═══ RECORDS TO PROCESS ═══
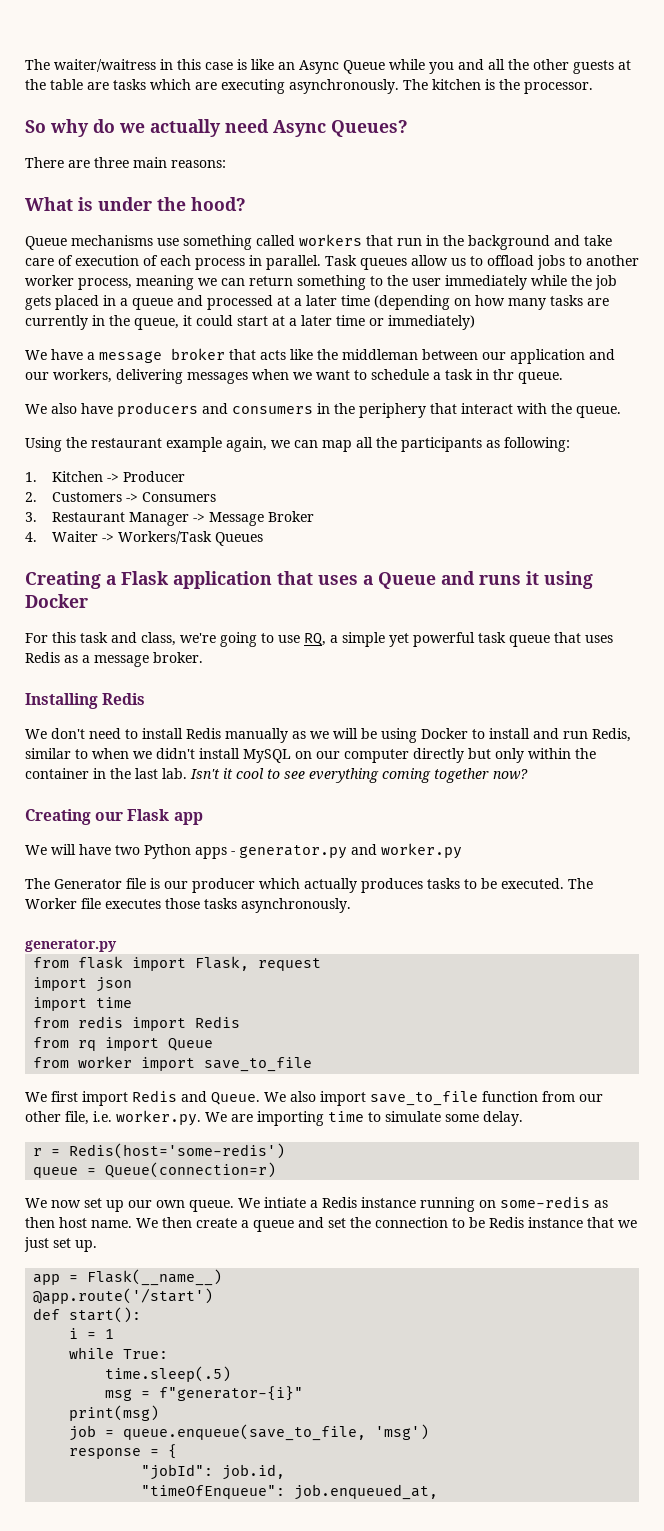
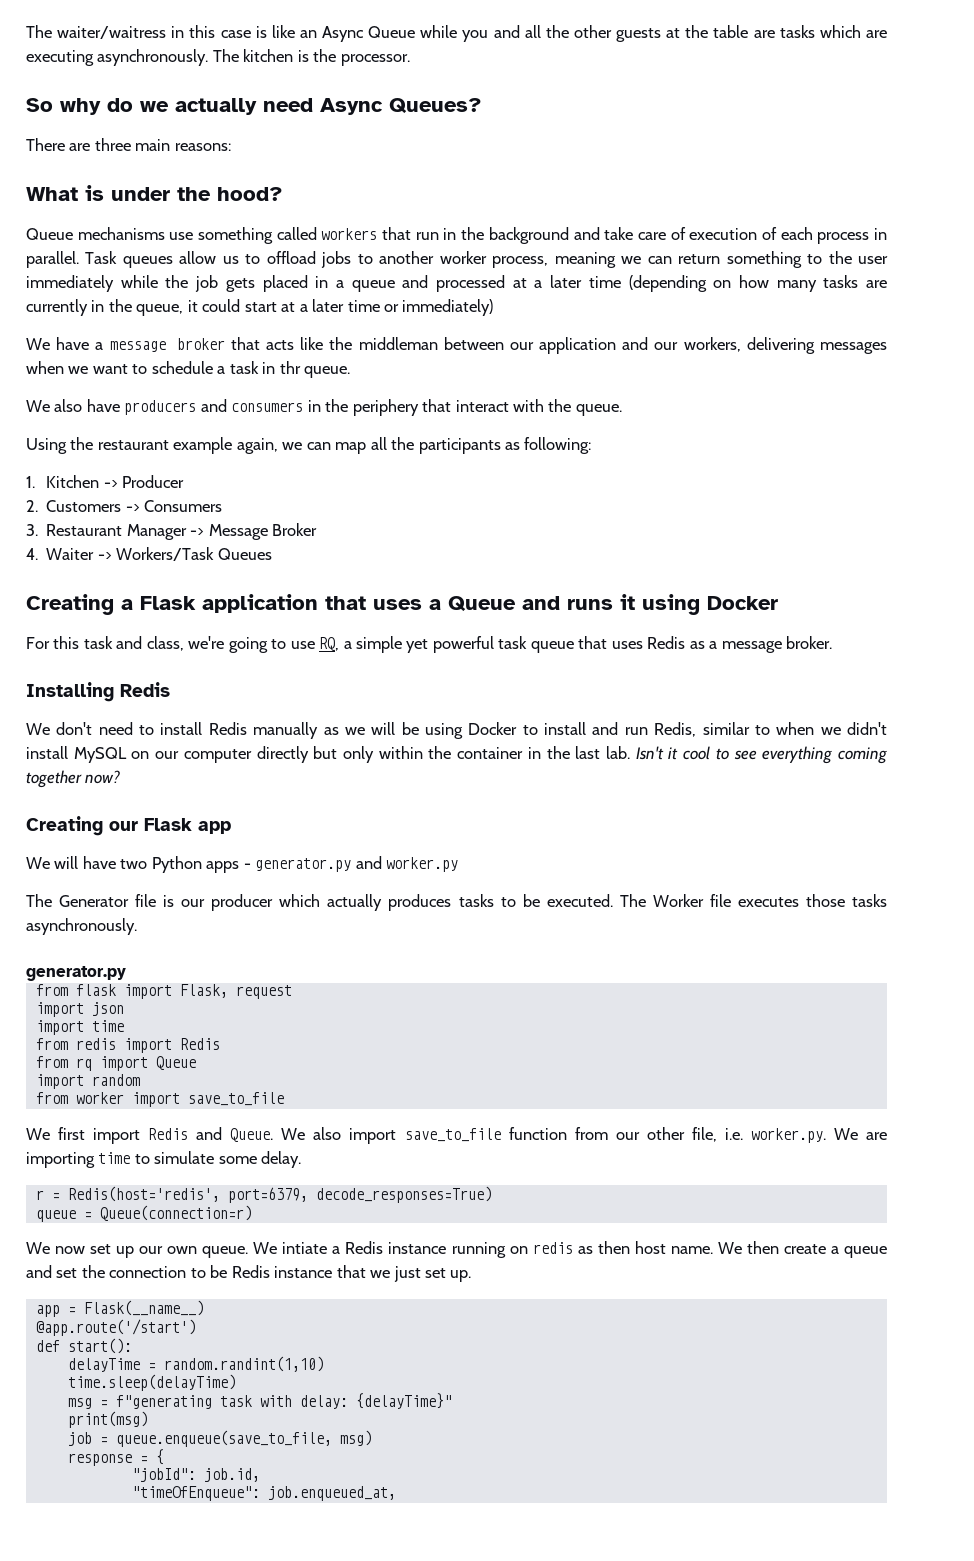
(214, 1044) none -> [35,1074,140,1089] // import random
[69,1143,286,1159] Redis(host='some-redis') -> [67,1186,492,1203] Redis(host='redis', port=6379, decode_responses=True)
[500,1196,590,1208] some-redis -> [532,1242,573,1254] redis
[69,1328,115,1339] [69,1347,169,1359] [105,1366,232,1382] [105,1386,304,1401] i = 1 // while True: // time.sleep(.5) // msg = f"generator-{i}" -> [67,1356,324,1372] [67,1374,236,1391] [67,1393,452,1409] delayTime = random.randint(1,10) // time.sleep(delayTime) // msg = f"generating task with delay: {delayTime}"
[375,1424,430,1440] 'msg') -> [339,1430,372,1446] msg)

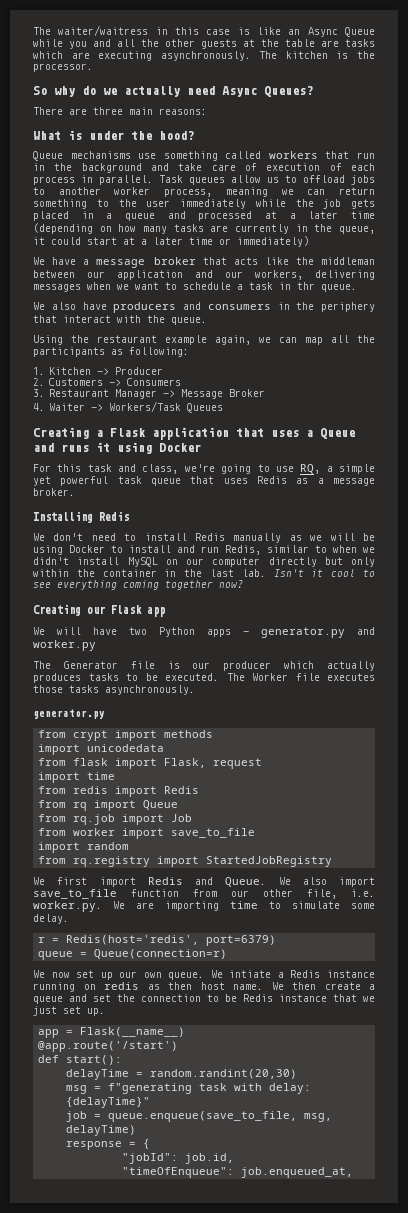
(126, 973) none -> [38,730,214,741] [38,744,165,755] // from crypt import methods // import unicodedata
[35,1002,124,1017] // import json -> (263, 763) none
[35,1074,140,1089] import random -> [38,814,193,825] from rq.job import Job
(284, 1099) none -> [38,842,130,853] [38,856,333,867] // import random // from rq.registry import StartedJobRegistry
[227,1186,492,1203] port=6379, decode_responses=True) -> [206,935,277,946] port=6379)
[163,1356,324,1372] [67,1374,236,1391] random.randint(1,10) // time.sleep(delayTime) -> [150,1069,298,1079] random.randint(20,30)
[67,1411,148,1428] // print(msg) -> (151, 1102) none
[339,1430,372,1446] msg) -> [304,1113,333,1122] [66,1125,137,1136] msg, delayTime)

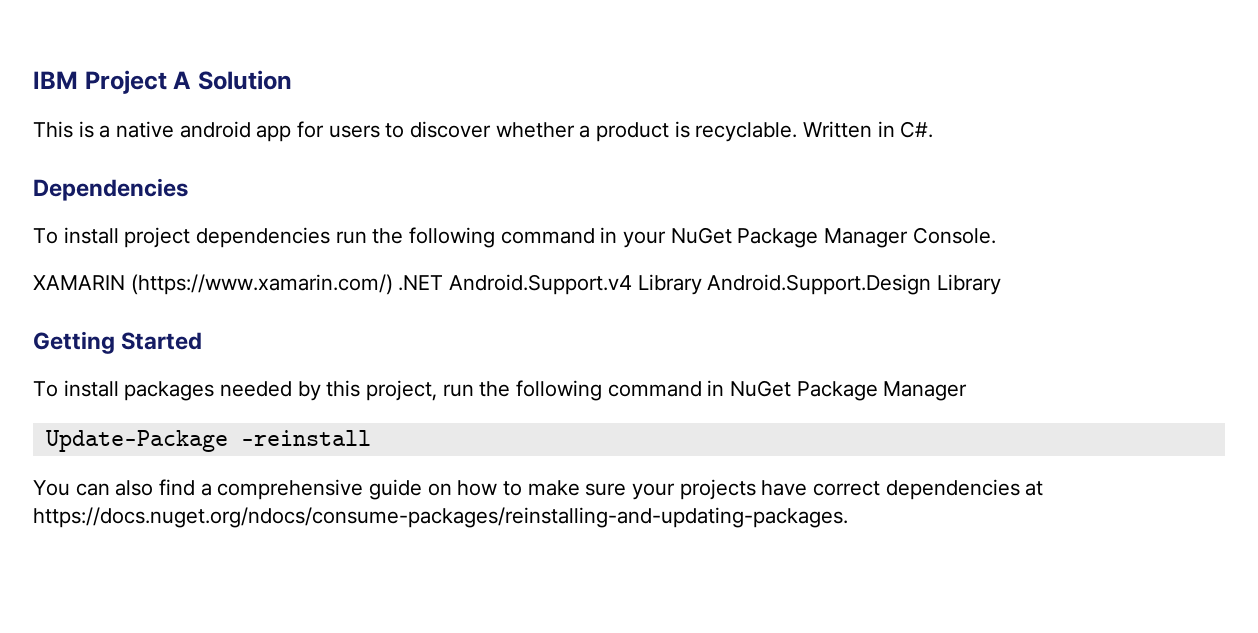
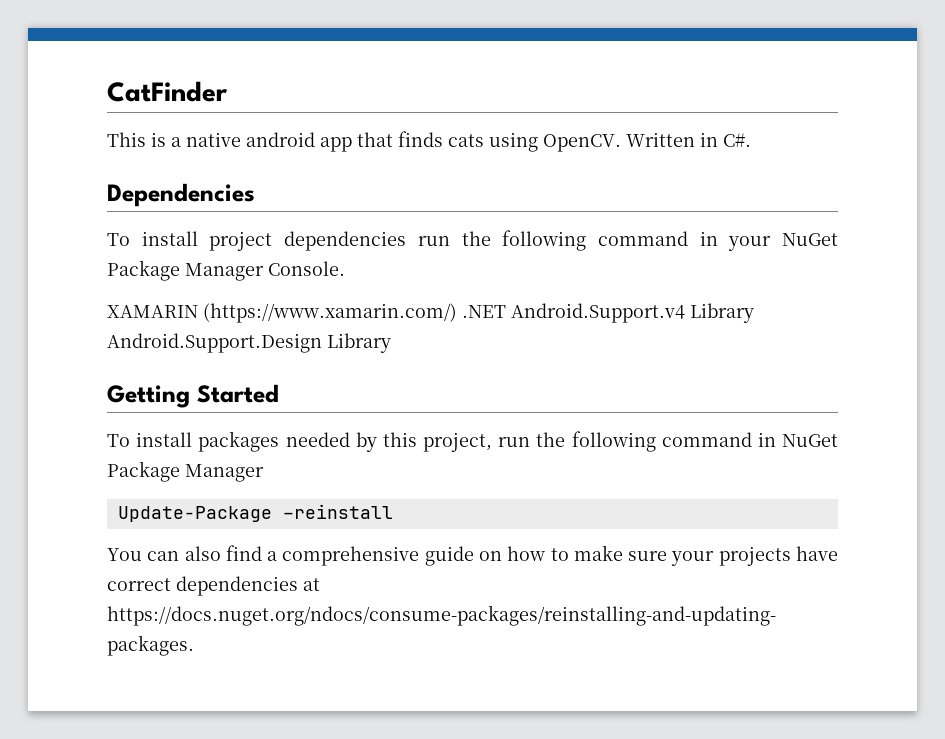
[33,70,292,94] IBM Project A Solution -> [107,81,228,102] CatFinder
[297,121,798,142] for users to discover whether a product is recyclable. -> [357,131,621,152] that finds cats using OpenCV.

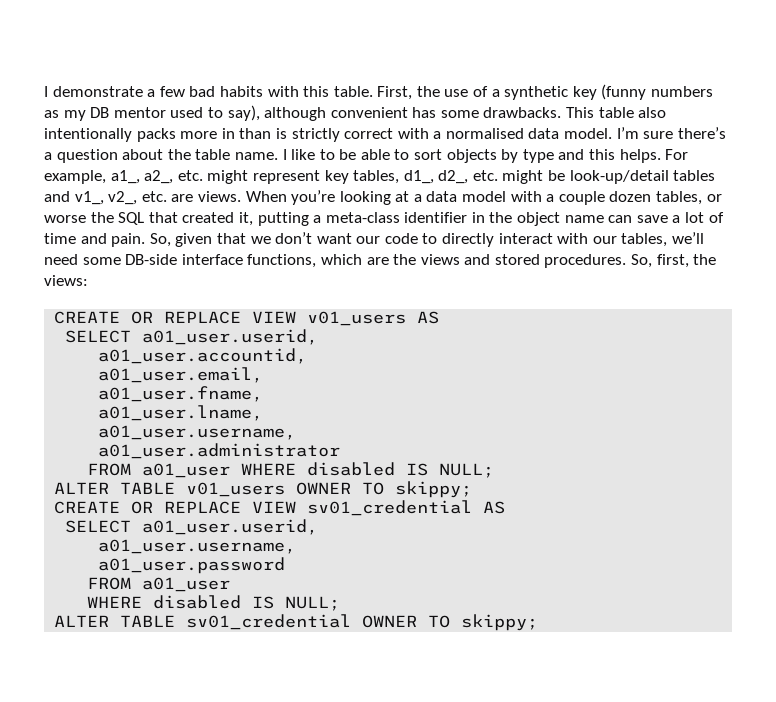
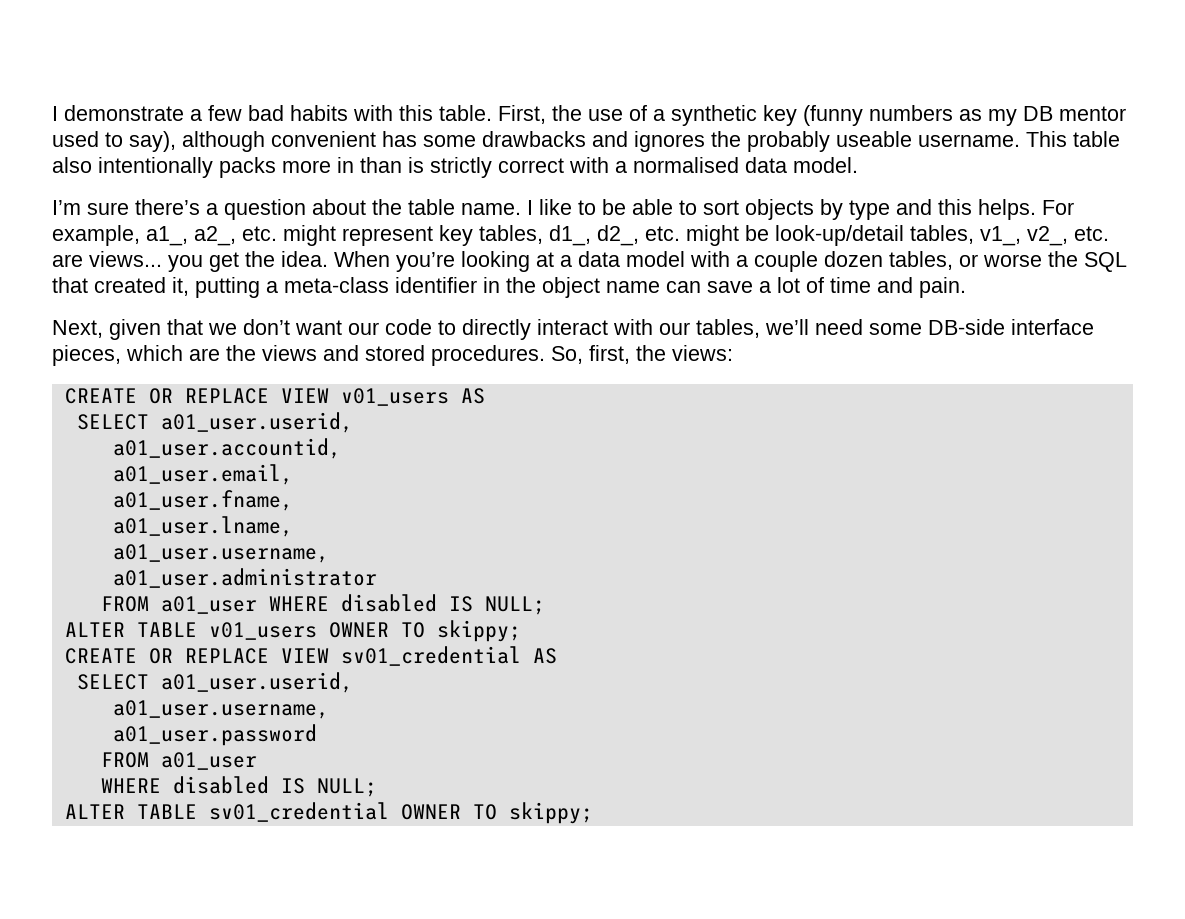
[483,107,562,118] drawbacks. -> [482,131,1020,152] drawbacks and ignores the probably useable username.
(613, 133) none -> (858, 165) //
[673,170,716,181] [44,191,70,202] tables and -> [910,225,974,244] tables,
[197,191,241,202] views. -> [89,251,328,272] views... you get the idea.
[149,233,171,247] So, -> [52,320,103,338] // Next,
[247,254,317,268] functions, -> [52,345,121,366] pieces,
═══
Please transcribe only the portion of the material that starts at the line containing "[483,107,562,118] drawbacks. ->" and runs through its last line, inclusive, exactly as given.

FINAL ANSWER:
[483,107,562,118] drawbacks. -> [482,131,1020,152] drawbacks and ignores the probably useable username.
(613, 133) none -> (858, 165) //
[673,170,716,181] [44,191,70,202] tables and -> [910,225,974,244] tables,
[197,191,241,202] views. -> [89,251,328,272] views... you get the idea.
[149,233,171,247] So, -> [52,320,103,338] // Next,
[247,254,317,268] functions, -> [52,345,121,366] pieces,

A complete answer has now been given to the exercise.